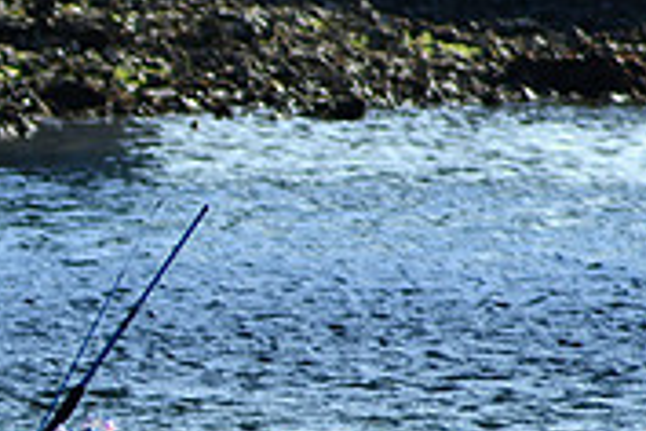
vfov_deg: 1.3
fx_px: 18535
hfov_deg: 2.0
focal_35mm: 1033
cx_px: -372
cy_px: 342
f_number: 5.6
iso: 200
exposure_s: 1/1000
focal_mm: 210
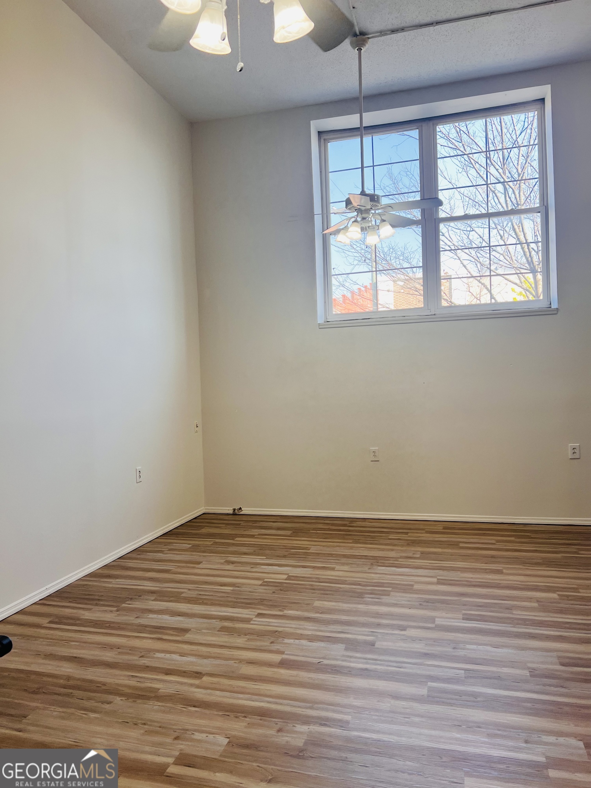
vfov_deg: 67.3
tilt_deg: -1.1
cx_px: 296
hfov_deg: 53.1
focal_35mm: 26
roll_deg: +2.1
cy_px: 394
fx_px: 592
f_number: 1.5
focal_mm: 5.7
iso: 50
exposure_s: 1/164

TASK INSTRUCTIONS ->
Your task is to repeat, word for word and with no picture, every line from the one that contains "focal_35mm: 1033" through the last line of the data.

SOLVED EXERCISE ->
focal_35mm: 1033
cx_px: -372
cy_px: 342
f_number: 5.6
iso: 200
exposure_s: 1/1000
focal_mm: 210
vfov_deg: 67.3
tilt_deg: -1.1
cx_px: 296
hfov_deg: 53.1
focal_35mm: 26
roll_deg: +2.1
cy_px: 394
fx_px: 592
f_number: 1.5
focal_mm: 5.7
iso: 50
exposure_s: 1/164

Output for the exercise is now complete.